Back in 1983 (I was 12) we were living in Great Lakes, IL., and I used to go to the Navy Exchange and hack their Vic20 they had on sale there (I think it sold for about $150 then). Heh, I used to put it in an infinite loop saying something stupid like "TrickStar rocks the world!!" TrickStar was my very first nickname/handle, I wanted so bad for a Hutch TrickStar BMX bike so i used it for a handle. This is also the place that I meet my best friend Tyranus/T-Rex. Heh, we used to skip school, hang at my house and play computer games, among other things. 
     My Father bought one of those damn Vic20 computers.
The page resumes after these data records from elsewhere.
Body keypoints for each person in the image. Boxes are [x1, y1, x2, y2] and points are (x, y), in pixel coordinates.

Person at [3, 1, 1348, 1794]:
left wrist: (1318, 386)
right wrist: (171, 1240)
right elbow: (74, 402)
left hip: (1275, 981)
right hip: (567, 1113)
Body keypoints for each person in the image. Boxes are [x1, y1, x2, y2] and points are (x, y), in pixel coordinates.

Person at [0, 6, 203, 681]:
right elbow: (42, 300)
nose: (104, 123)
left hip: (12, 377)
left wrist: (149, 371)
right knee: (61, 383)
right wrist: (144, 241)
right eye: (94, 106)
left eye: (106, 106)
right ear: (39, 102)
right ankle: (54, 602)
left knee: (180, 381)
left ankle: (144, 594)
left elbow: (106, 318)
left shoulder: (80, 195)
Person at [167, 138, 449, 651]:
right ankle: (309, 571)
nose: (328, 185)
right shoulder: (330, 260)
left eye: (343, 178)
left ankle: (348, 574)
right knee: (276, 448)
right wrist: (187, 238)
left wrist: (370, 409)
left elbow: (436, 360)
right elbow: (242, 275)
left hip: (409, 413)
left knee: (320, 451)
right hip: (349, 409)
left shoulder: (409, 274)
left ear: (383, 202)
After we had it for about 3 months and I learned how to crack it to do cheasy stuff  (like hex edit some of the boot soft) we upgraded to the Commodore64. Now this was a hum-dinger (at the time), this thing had a 5.25" Disk drive, 64k of memory, damn, I was cooking then! It was an awesome game machine and pop used it for Word Processing (Easy Spell). About 3 months after we owned that, pop spent $150 for a 300 bps modem (a week later it sold for $50, talk about pissed). Thats when I heard the first screaching sound of an analog modem connecting to another. I was hooked. A true believer of The Hackers Manifesto. Its all history from there. 
     I stayed with the Commodore line of computers until 1993, from the C64 we went to the Amiga 500, after that I bought my own Amiga 2000. Commodore went to shit and I gave the A2000 back (sorry Larry), and was out of the scene for about 6-7 months. I still think greatly of the Amiga, its capabilities, ground breaking technology back then, and its trend setting architecture. 
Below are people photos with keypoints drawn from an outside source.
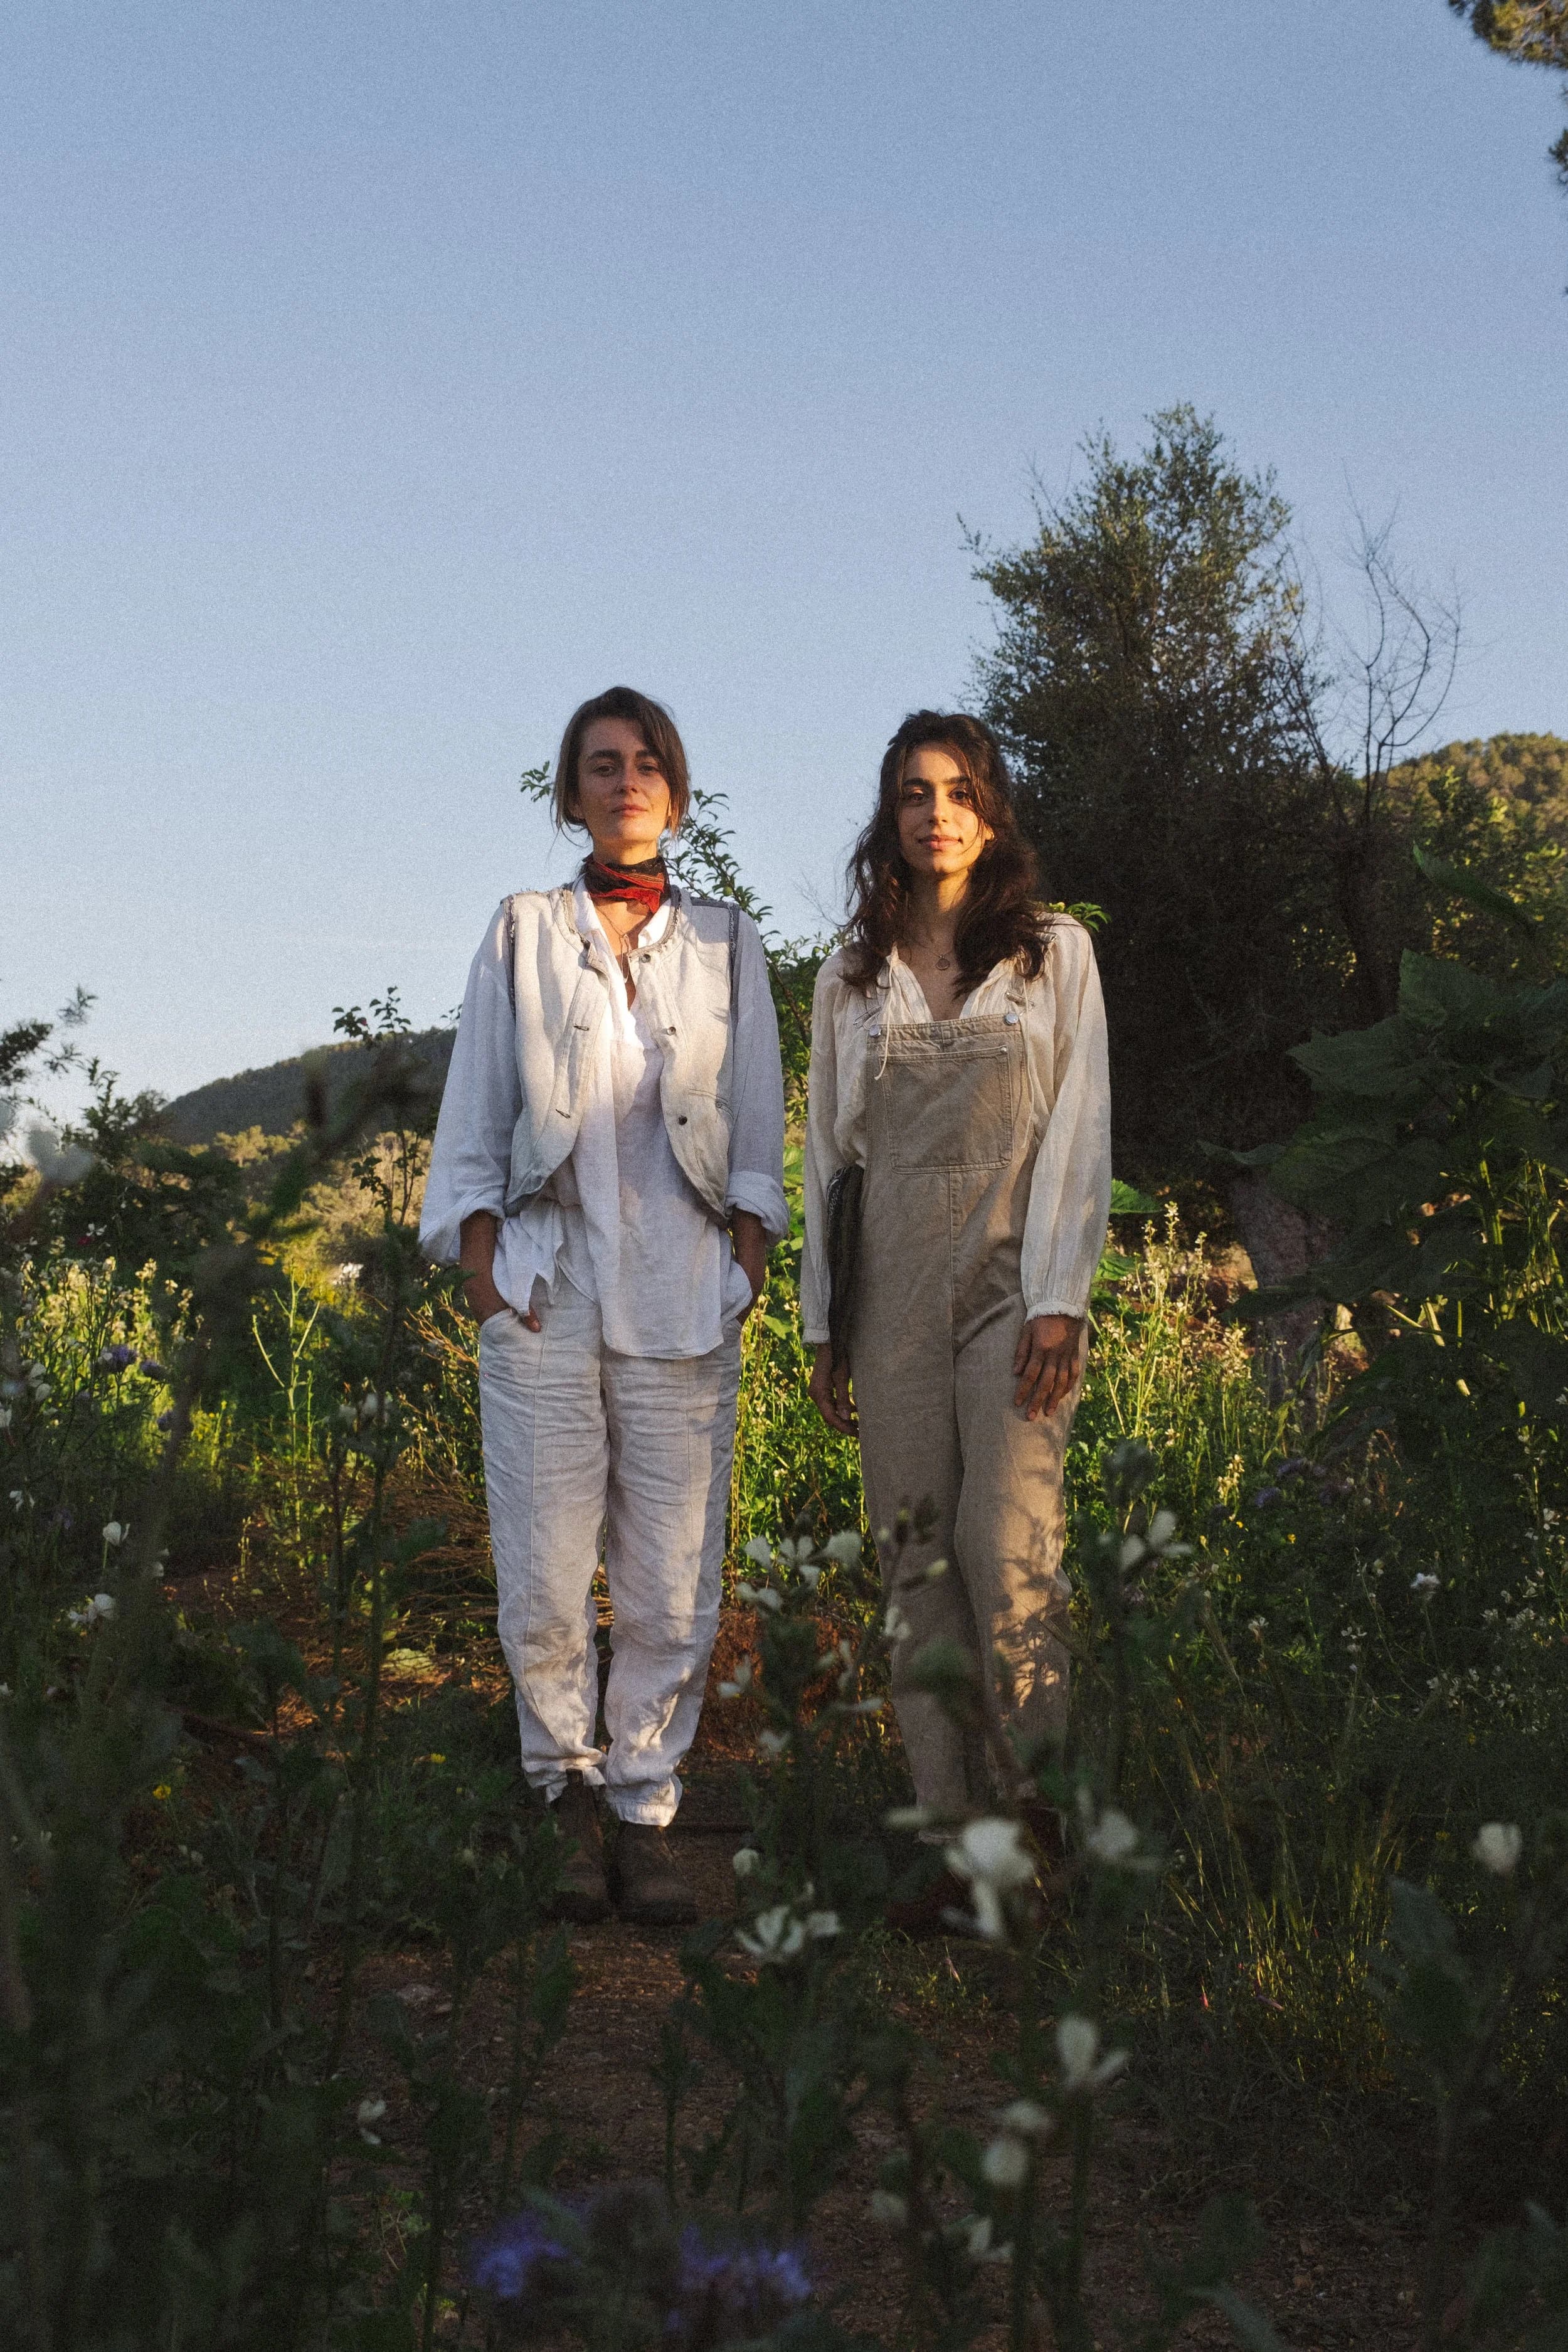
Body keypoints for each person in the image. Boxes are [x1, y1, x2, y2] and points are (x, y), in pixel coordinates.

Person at [421, 687, 787, 1926]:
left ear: (675, 792)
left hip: (684, 1283)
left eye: (646, 763)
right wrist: (482, 1272)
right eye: (601, 763)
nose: (626, 781)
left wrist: (745, 1262)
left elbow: (755, 1119)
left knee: (671, 1568)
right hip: (548, 1281)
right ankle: (565, 1797)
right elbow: (477, 1105)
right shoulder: (526, 930)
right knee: (544, 1557)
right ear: (570, 794)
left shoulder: (726, 941)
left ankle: (644, 1807)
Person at [802, 710, 1110, 1922]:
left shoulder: (1052, 954)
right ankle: (953, 1845)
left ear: (992, 812)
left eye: (960, 791)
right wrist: (825, 1323)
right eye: (915, 793)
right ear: (890, 816)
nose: (938, 814)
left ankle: (1042, 1830)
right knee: (916, 1565)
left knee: (1006, 1550)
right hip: (888, 1291)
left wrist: (1061, 1298)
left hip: (1012, 1290)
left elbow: (1079, 1126)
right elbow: (831, 1158)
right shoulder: (851, 977)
     I guess it was sometime in 1994 that I got my first IBM-PC, a 386 sx25 SLC (always thought that meant "super low cost") with a whopping 4MB of RAM, and a 160MB harddrive. That poor damn computer, I run that sucker to its knees (it still lives today too)! I was calling the local boards here and gettin heavy in the BBS scene. Sometime shortly after I got the PC I adapted the nick/handle pSuB-XeR0. 
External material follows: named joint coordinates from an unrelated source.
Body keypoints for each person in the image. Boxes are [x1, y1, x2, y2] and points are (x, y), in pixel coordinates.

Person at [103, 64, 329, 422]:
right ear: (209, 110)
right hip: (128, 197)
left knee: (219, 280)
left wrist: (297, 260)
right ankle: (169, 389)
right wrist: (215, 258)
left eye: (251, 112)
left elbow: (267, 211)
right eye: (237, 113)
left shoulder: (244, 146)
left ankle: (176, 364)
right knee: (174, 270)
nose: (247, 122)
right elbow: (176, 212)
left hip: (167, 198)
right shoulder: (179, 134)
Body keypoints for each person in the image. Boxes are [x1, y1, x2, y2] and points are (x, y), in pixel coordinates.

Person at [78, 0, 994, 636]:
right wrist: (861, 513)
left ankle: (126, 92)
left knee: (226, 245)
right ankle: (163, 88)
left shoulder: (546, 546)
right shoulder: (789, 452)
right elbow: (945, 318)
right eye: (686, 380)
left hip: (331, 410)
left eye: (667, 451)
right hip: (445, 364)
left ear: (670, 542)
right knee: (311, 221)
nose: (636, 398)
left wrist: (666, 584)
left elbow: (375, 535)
     I was the first one out of all my friends to experience the Internet. I found out that a company named Amaranth Communications was giving out free connects to the Internet (lynx at this time). I signed up with these people and downloaded some software they had available on their homepage, Trumpet Winsock. Heh, I wasn't suppose to have PPP connection but someone screwed up somewhere and I was in. Thats when I seen the Internet's World Wide Web in full color (using Mosaic 1.0 ewww, but it rocked at the time). Their software had a whole shitload of applications bundled with it, WSIRC, WSFTP, Archie, Veronica, Gopher, WinVN, and Telnet (plus a few others but my memory doesn't serve me well to say what else). Hmm, I had to check out this WSIRC, it was the only one that I really didn't have a clue about. I finally figured it out and I was online with this "free" account almost 24/7. 
     About a year later, Amaranth finally closed the account but, heh, they left the shell open, oops ;) . By that time I talked to a few other ISP's here and horn-swaggled them into giving me another dial-up. I was in the warez scene and all was good. I realized that I could still get email through amaranth and started checking their servers with my email login and password, WHOA hey, I could login to their POP server and store stuff. Man, I was one of the best warez dewdz around, I would get private access to sites and mirror all of it on Amaranth then turn around and dump it to a public FTP servers. People really liked pSuB-XeR0!!